[Collected data entries]
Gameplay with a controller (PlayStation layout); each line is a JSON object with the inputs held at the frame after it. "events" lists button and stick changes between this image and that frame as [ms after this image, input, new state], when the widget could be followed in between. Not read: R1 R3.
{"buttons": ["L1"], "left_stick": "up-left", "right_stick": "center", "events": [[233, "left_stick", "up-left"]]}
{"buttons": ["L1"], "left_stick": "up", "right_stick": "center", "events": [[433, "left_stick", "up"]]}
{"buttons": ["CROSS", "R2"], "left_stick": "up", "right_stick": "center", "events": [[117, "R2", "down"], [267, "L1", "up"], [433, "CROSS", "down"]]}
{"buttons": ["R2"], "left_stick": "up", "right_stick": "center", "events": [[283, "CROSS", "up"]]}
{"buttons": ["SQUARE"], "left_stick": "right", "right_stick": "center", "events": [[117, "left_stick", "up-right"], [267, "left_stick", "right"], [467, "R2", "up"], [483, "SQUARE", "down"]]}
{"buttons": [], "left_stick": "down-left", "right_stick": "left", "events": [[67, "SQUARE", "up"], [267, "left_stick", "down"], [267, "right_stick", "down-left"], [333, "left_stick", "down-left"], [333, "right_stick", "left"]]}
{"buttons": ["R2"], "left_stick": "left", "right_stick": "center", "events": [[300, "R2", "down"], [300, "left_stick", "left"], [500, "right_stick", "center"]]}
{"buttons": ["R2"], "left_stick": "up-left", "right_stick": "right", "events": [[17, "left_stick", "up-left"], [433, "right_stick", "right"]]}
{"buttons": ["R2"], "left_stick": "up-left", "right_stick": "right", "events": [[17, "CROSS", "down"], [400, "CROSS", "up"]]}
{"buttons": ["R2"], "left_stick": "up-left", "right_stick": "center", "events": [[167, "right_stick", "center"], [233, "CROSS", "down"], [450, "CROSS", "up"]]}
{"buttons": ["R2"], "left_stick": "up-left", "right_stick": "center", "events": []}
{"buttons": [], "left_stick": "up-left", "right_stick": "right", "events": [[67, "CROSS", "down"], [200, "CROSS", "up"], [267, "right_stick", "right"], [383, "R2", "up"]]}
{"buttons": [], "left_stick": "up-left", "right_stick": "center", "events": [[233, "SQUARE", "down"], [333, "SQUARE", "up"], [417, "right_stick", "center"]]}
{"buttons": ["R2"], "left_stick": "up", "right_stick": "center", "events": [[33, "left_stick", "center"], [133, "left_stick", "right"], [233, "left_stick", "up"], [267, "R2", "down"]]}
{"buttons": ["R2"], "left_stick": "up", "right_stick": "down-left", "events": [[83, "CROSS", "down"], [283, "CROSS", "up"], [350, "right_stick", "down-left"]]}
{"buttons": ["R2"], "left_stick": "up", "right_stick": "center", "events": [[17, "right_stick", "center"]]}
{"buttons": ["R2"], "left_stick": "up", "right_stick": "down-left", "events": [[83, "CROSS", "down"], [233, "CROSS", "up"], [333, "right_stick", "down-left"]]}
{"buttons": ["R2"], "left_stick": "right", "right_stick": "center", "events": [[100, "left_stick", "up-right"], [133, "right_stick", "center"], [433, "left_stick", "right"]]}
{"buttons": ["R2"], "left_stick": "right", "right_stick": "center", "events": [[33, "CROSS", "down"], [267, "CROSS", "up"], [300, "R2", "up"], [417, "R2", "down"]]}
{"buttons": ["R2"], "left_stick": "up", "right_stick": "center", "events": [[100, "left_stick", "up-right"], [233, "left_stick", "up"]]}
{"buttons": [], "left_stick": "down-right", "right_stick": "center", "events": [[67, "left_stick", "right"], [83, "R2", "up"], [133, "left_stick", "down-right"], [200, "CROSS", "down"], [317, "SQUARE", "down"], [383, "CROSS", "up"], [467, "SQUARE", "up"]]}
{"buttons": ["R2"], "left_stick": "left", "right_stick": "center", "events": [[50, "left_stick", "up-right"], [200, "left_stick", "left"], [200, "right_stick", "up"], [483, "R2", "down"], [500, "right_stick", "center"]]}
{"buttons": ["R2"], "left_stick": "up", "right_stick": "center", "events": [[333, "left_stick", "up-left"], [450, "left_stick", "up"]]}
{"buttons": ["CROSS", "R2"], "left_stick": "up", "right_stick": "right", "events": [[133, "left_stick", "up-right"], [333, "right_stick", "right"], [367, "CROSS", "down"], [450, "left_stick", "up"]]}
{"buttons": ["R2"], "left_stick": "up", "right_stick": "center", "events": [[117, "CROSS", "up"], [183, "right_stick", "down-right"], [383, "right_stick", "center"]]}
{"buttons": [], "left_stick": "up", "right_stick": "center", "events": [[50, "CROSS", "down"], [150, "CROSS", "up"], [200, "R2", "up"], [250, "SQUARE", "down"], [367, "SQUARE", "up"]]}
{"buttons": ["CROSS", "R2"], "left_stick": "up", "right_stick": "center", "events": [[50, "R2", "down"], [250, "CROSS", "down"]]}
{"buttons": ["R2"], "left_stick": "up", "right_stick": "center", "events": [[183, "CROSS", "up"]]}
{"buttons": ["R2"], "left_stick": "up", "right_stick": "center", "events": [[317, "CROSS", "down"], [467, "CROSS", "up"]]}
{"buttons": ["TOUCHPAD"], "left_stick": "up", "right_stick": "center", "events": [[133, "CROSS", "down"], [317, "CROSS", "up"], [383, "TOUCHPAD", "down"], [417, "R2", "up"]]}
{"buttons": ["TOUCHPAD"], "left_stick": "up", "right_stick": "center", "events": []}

PROBLEM TO WORK ON:
Take the entries above and write them out again unchanged.

TASK OUTPUT:
Gameplay with a controller (PlayStation layout); each line is a JSON object with the inputs held at the frame after it. "events" lists button and stick changes between this image and that frame as [ms after this image, input, new state], when the widget could be followed in between. Not read: R1 R3.
{"buttons": ["L1"], "left_stick": "up-left", "right_stick": "center", "events": [[233, "left_stick", "up-left"]]}
{"buttons": ["L1"], "left_stick": "up", "right_stick": "center", "events": [[433, "left_stick", "up"]]}
{"buttons": ["CROSS", "R2"], "left_stick": "up", "right_stick": "center", "events": [[117, "R2", "down"], [267, "L1", "up"], [433, "CROSS", "down"]]}
{"buttons": ["R2"], "left_stick": "up", "right_stick": "center", "events": [[283, "CROSS", "up"]]}
{"buttons": ["SQUARE"], "left_stick": "right", "right_stick": "center", "events": [[117, "left_stick", "up-right"], [267, "left_stick", "right"], [467, "R2", "up"], [483, "SQUARE", "down"]]}
{"buttons": [], "left_stick": "down-left", "right_stick": "left", "events": [[67, "SQUARE", "up"], [267, "left_stick", "down"], [267, "right_stick", "down-left"], [333, "left_stick", "down-left"], [333, "right_stick", "left"]]}
{"buttons": ["R2"], "left_stick": "left", "right_stick": "center", "events": [[300, "R2", "down"], [300, "left_stick", "left"], [500, "right_stick", "center"]]}
{"buttons": ["R2"], "left_stick": "up-left", "right_stick": "right", "events": [[17, "left_stick", "up-left"], [433, "right_stick", "right"]]}
{"buttons": ["R2"], "left_stick": "up-left", "right_stick": "right", "events": [[17, "CROSS", "down"], [400, "CROSS", "up"]]}
{"buttons": ["R2"], "left_stick": "up-left", "right_stick": "center", "events": [[167, "right_stick", "center"], [233, "CROSS", "down"], [450, "CROSS", "up"]]}
{"buttons": ["R2"], "left_stick": "up-left", "right_stick": "center", "events": []}
{"buttons": [], "left_stick": "up-left", "right_stick": "right", "events": [[67, "CROSS", "down"], [200, "CROSS", "up"], [267, "right_stick", "right"], [383, "R2", "up"]]}
{"buttons": [], "left_stick": "up-left", "right_stick": "center", "events": [[233, "SQUARE", "down"], [333, "SQUARE", "up"], [417, "right_stick", "center"]]}
{"buttons": ["R2"], "left_stick": "up", "right_stick": "center", "events": [[33, "left_stick", "center"], [133, "left_stick", "right"], [233, "left_stick", "up"], [267, "R2", "down"]]}
{"buttons": ["R2"], "left_stick": "up", "right_stick": "down-left", "events": [[83, "CROSS", "down"], [283, "CROSS", "up"], [350, "right_stick", "down-left"]]}
{"buttons": ["R2"], "left_stick": "up", "right_stick": "center", "events": [[17, "right_stick", "center"]]}
{"buttons": ["R2"], "left_stick": "up", "right_stick": "down-left", "events": [[83, "CROSS", "down"], [233, "CROSS", "up"], [333, "right_stick", "down-left"]]}
{"buttons": ["R2"], "left_stick": "right", "right_stick": "center", "events": [[100, "left_stick", "up-right"], [133, "right_stick", "center"], [433, "left_stick", "right"]]}
{"buttons": ["R2"], "left_stick": "right", "right_stick": "center", "events": [[33, "CROSS", "down"], [267, "CROSS", "up"], [300, "R2", "up"], [417, "R2", "down"]]}
{"buttons": ["R2"], "left_stick": "up", "right_stick": "center", "events": [[100, "left_stick", "up-right"], [233, "left_stick", "up"]]}
{"buttons": [], "left_stick": "down-right", "right_stick": "center", "events": [[67, "left_stick", "right"], [83, "R2", "up"], [133, "left_stick", "down-right"], [200, "CROSS", "down"], [317, "SQUARE", "down"], [383, "CROSS", "up"], [467, "SQUARE", "up"]]}
{"buttons": ["R2"], "left_stick": "left", "right_stick": "center", "events": [[50, "left_stick", "up-right"], [200, "left_stick", "left"], [200, "right_stick", "up"], [483, "R2", "down"], [500, "right_stick", "center"]]}
{"buttons": ["R2"], "left_stick": "up", "right_stick": "center", "events": [[333, "left_stick", "up-left"], [450, "left_stick", "up"]]}
{"buttons": ["CROSS", "R2"], "left_stick": "up", "right_stick": "right", "events": [[133, "left_stick", "up-right"], [333, "right_stick", "right"], [367, "CROSS", "down"], [450, "left_stick", "up"]]}
{"buttons": ["R2"], "left_stick": "up", "right_stick": "center", "events": [[117, "CROSS", "up"], [183, "right_stick", "down-right"], [383, "right_stick", "center"]]}
{"buttons": [], "left_stick": "up", "right_stick": "center", "events": [[50, "CROSS", "down"], [150, "CROSS", "up"], [200, "R2", "up"], [250, "SQUARE", "down"], [367, "SQUARE", "up"]]}
{"buttons": ["CROSS", "R2"], "left_stick": "up", "right_stick": "center", "events": [[50, "R2", "down"], [250, "CROSS", "down"]]}
{"buttons": ["R2"], "left_stick": "up", "right_stick": "center", "events": [[183, "CROSS", "up"]]}
{"buttons": ["R2"], "left_stick": "up", "right_stick": "center", "events": [[317, "CROSS", "down"], [467, "CROSS", "up"]]}
{"buttons": ["TOUCHPAD"], "left_stick": "up", "right_stick": "center", "events": [[133, "CROSS", "down"], [317, "CROSS", "up"], [383, "TOUCHPAD", "down"], [417, "R2", "up"]]}
{"buttons": ["TOUCHPAD"], "left_stick": "up", "right_stick": "center", "events": []}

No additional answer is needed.